PostPosted: Wed Jul 27, 2011 3:56 am    Post subject: maybe disk suspend bug Reply with quote

I had a problem similar to yours: Chromium randomly(not exactly) falling into D state and a reboot needed to resolve it.
At first I suspected the notorious Flash plugin though no good.
"Maybe Chromium is buggy?" So I tried "emerge -uDN world", reemerging Chromium and emerging Firefox.
I left for work and back I found gcc was frozen just blinking cursor on the console.
At some point during the compile time gcc got into D state!
"Oh, this must be a disk related problem!" I converted the file system ext3 to ext4 and performed fsck also no good.
But then again I realized the problem has some pattern: it only occurs after certain amount of time.

So I turned off(rc-config delete hdparm boot) the hdparm service which had this spin-down switch, namely "-S96".
And the problem has "almost" gone.
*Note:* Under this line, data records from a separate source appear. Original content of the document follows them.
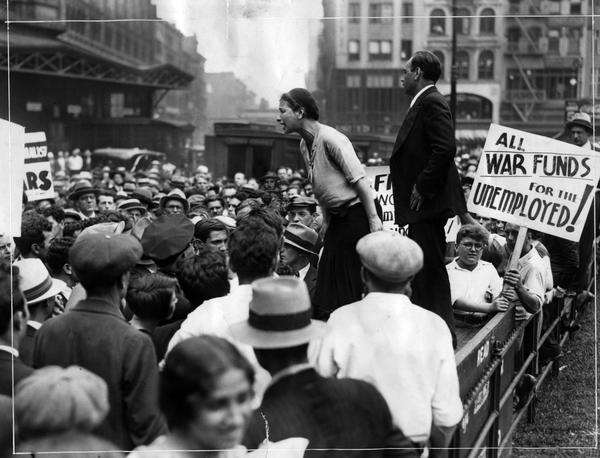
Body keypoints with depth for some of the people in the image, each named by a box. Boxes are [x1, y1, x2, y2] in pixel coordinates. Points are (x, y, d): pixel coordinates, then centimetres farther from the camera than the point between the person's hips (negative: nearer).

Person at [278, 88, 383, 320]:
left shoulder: (330, 138, -17)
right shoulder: (304, 145, 9)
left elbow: (359, 179, -19)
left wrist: (374, 219, -22)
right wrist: (326, 220, 18)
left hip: (357, 214, -9)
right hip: (337, 218, 9)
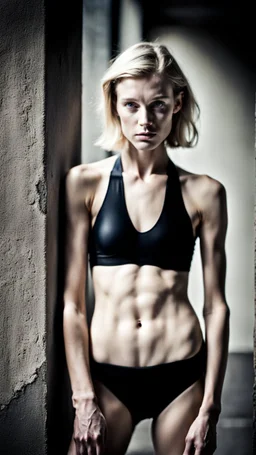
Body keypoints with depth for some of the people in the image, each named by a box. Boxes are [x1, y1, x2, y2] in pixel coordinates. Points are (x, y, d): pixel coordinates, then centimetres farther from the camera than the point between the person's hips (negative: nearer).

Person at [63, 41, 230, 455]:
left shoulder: (203, 192, -2)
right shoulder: (85, 183, -2)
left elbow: (216, 305, 0)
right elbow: (72, 301, -3)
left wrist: (210, 407, -3)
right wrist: (84, 398, -6)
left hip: (181, 375, 0)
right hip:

I now seldom see the D state Chromium.
hdparm was causing disk spin-down without any regard to disk activity!

But yesterday I got this kernel process [khugepaged] stuck into D state.
And again almost every new processes including Chromium, Firefox, XeTeX and etc. got into D state.

I suspect this be a kernel bug with power saving disk.
Maybe the kernel changed handling of suspending disk.
Or maybe the kernel loses disk activity state.
Just I am imagining things with my short knowledge.
And also this could be the mistake I used hdparm on /dev/sda disk not sdparm,
which later l found recommended with SATA I'm using.

But I still have the problem after some time(about several hours, AFK or not sure) even though hdparm/sdparm is off/not installed.

I hope you find any help.
Cheers.

UPDATE: the khugepaged mentioned above is a kernel process related to the memory compaction feature
and turning it off in kernel configuration really helps this time.
Experienced no more D processes ever since the kernel with that feature off has been up on my system.
Googling "khugepaged" shows the memory compaction bug which seems to have been fixed, but maybe it's not enough yet.